> Stored data
------------------------------------------------
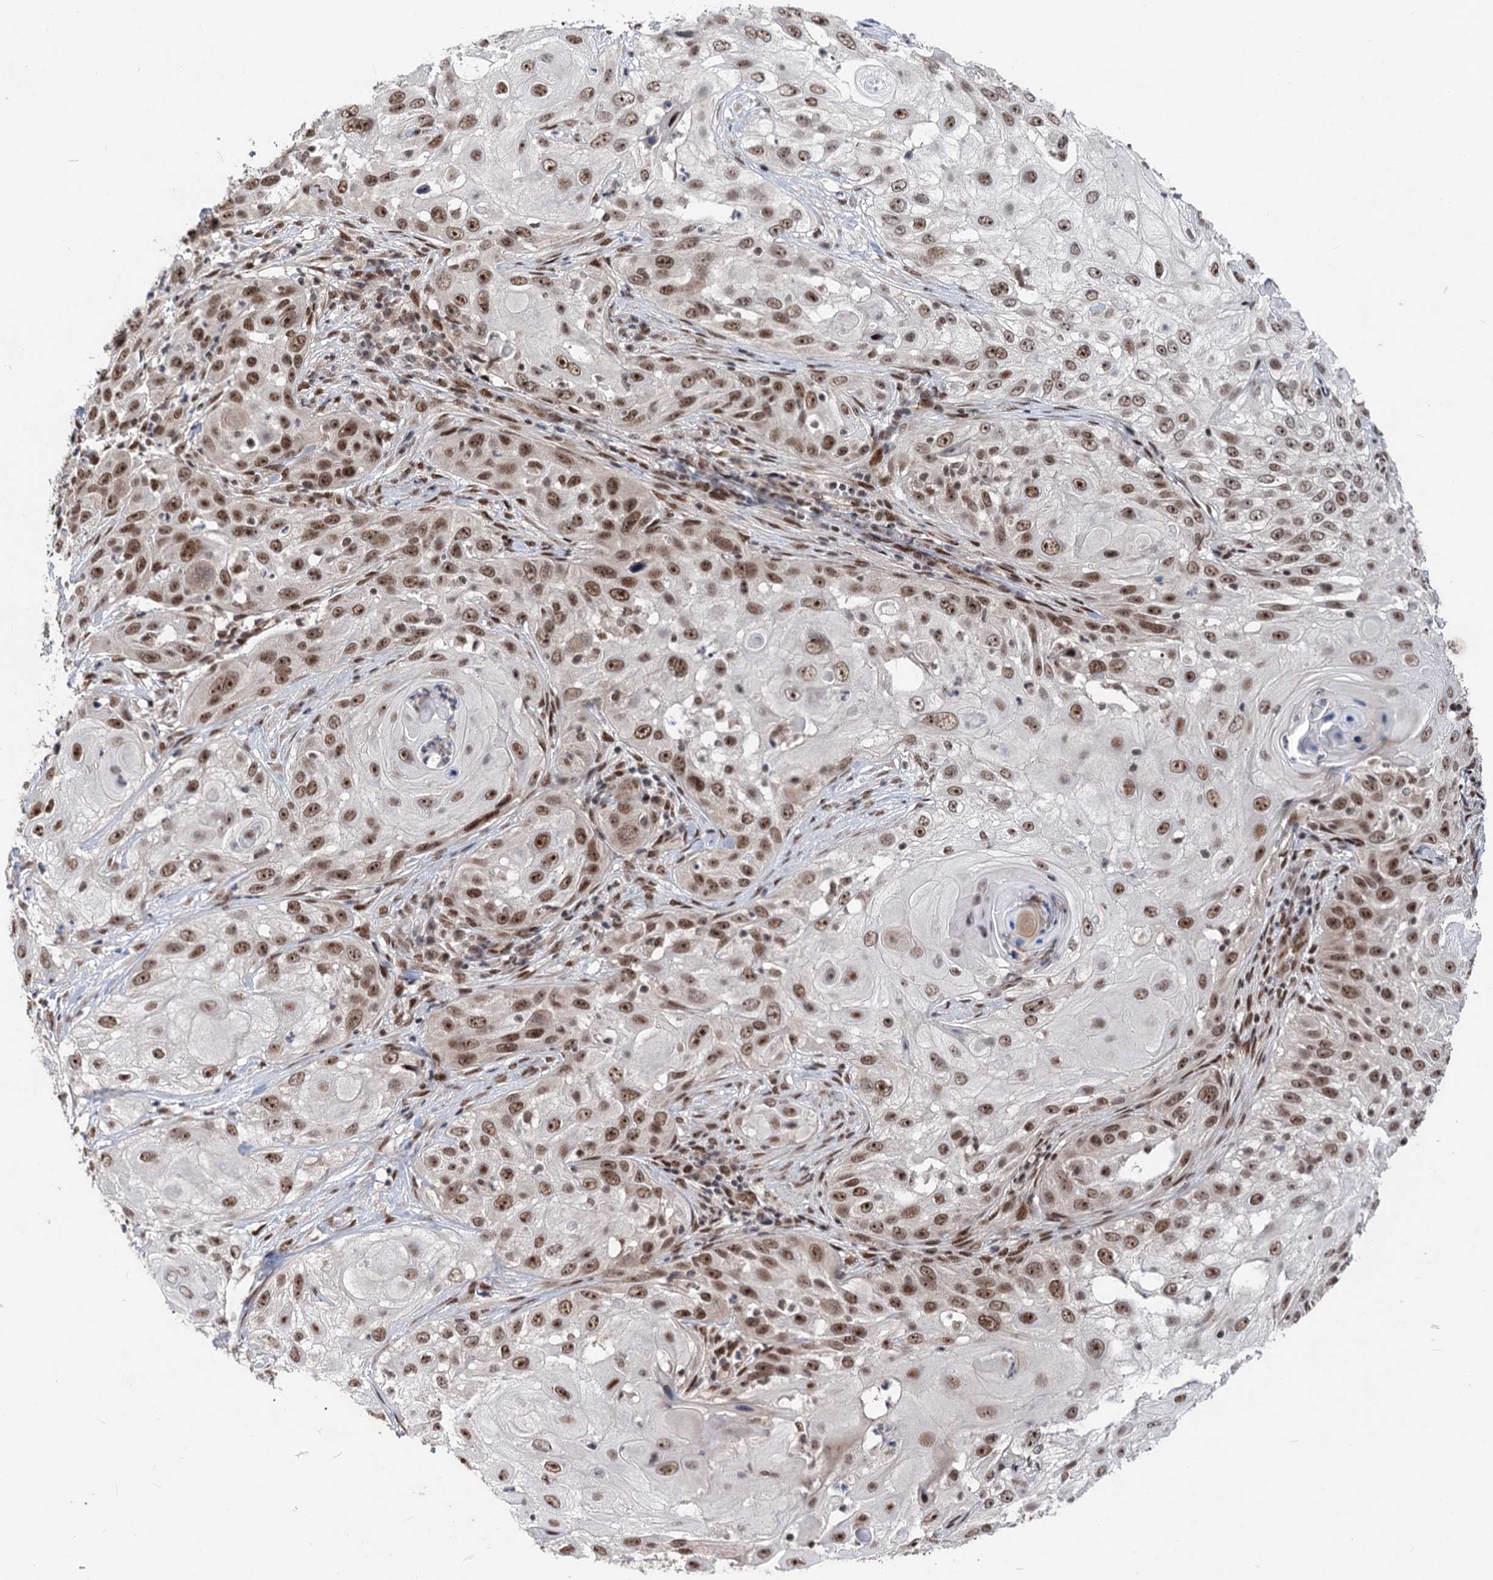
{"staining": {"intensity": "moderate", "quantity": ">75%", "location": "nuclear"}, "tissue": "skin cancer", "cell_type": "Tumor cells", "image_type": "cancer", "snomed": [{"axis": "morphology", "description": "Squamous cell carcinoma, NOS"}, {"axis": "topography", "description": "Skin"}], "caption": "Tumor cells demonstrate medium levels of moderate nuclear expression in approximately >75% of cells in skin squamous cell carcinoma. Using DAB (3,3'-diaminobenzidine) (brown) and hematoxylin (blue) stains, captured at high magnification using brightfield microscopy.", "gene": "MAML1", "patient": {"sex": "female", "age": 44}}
------------------------------------------------
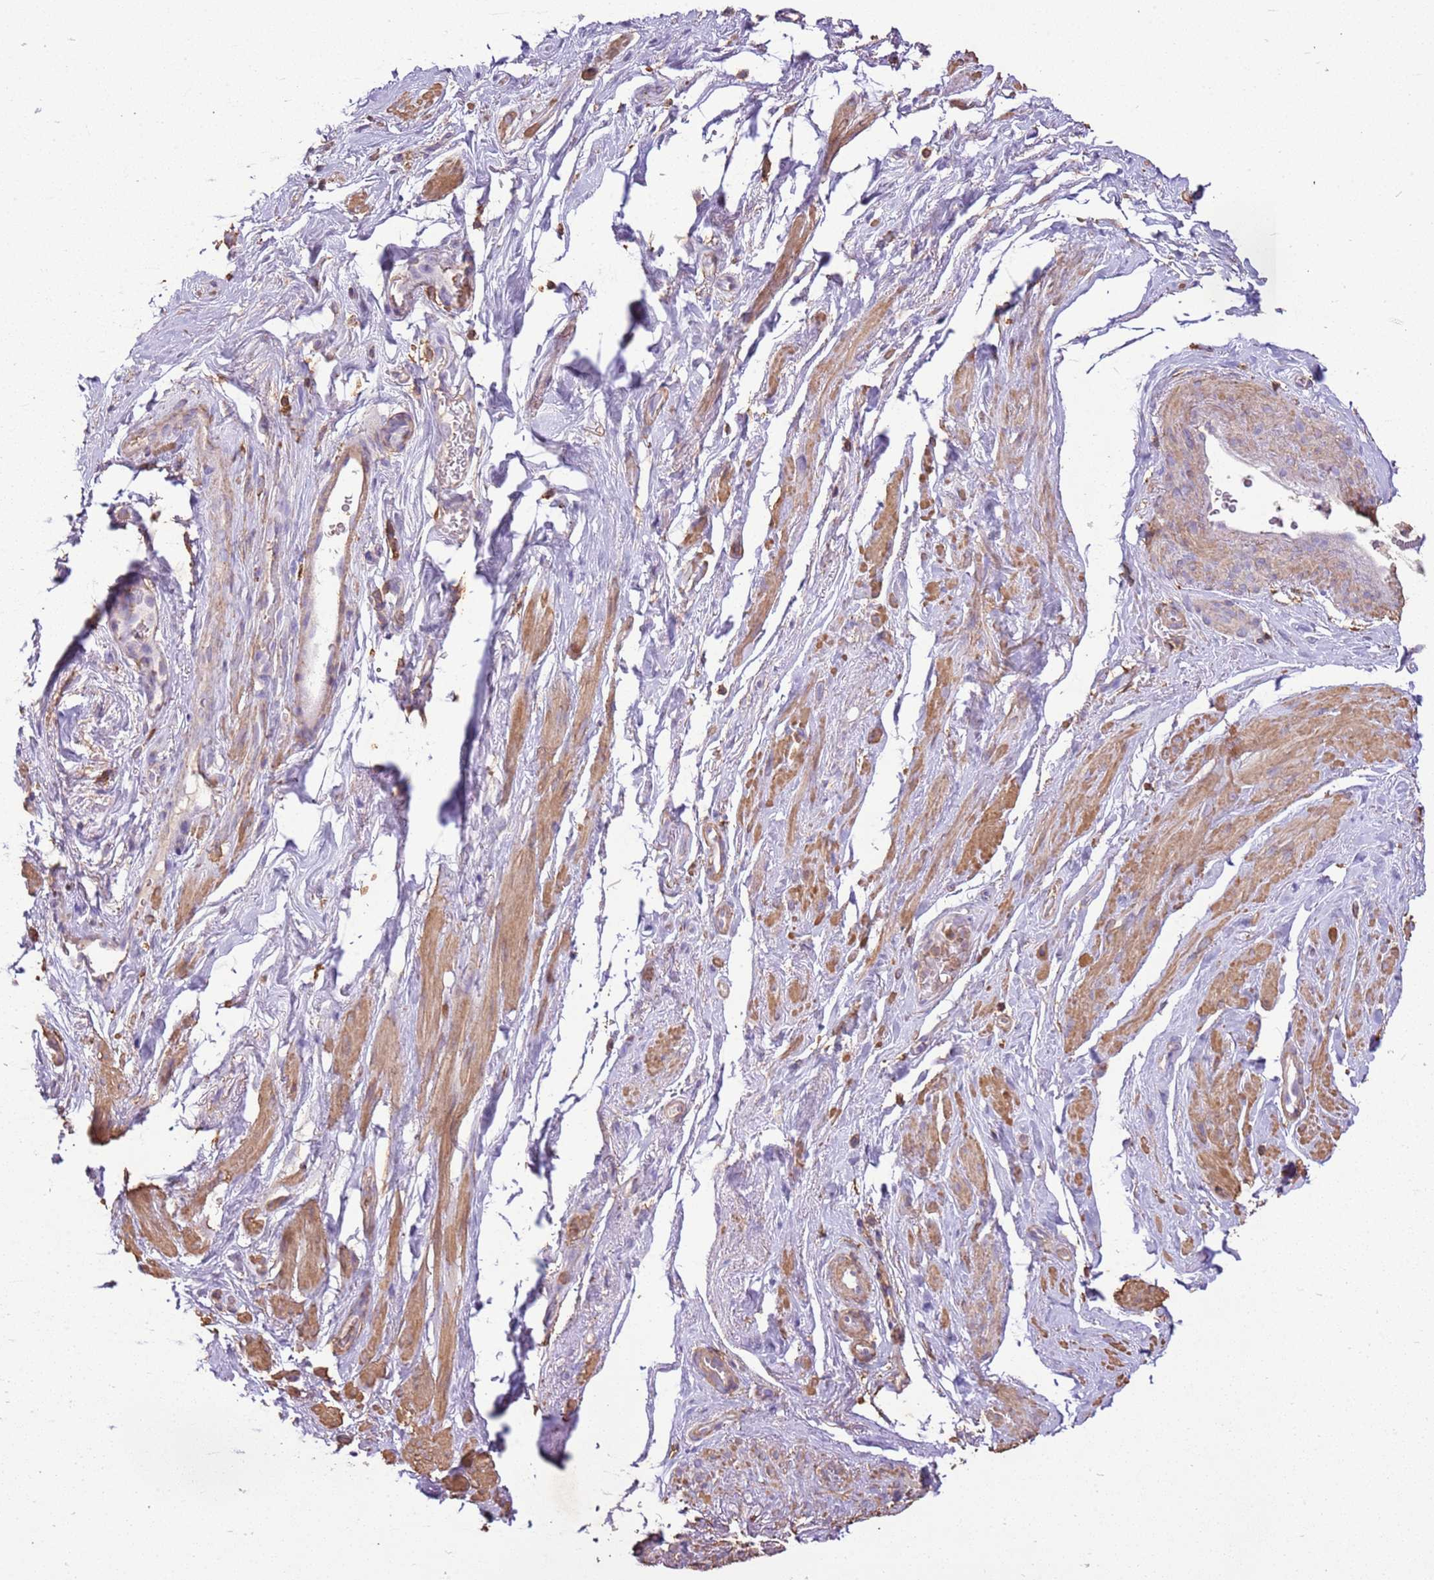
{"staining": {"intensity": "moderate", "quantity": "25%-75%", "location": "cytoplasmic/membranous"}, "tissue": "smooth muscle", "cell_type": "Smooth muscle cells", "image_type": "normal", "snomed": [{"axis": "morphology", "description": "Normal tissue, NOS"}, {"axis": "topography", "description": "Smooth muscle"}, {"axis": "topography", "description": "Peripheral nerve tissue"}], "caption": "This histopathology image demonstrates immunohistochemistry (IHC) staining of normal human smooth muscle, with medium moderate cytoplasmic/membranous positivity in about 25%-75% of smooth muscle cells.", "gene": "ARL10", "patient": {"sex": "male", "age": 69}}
------------------------------------------------
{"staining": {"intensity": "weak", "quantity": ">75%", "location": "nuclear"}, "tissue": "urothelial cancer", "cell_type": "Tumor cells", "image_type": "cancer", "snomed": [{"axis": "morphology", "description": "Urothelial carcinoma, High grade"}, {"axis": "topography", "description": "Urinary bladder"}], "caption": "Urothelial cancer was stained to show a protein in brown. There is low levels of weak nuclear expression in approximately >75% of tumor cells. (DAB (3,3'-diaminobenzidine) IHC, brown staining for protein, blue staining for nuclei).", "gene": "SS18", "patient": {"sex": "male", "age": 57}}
------------------------------------------------
> Task details
After reading the listing above, work out how many lines contain "Tumor" and reply with that number only.

> Response below
2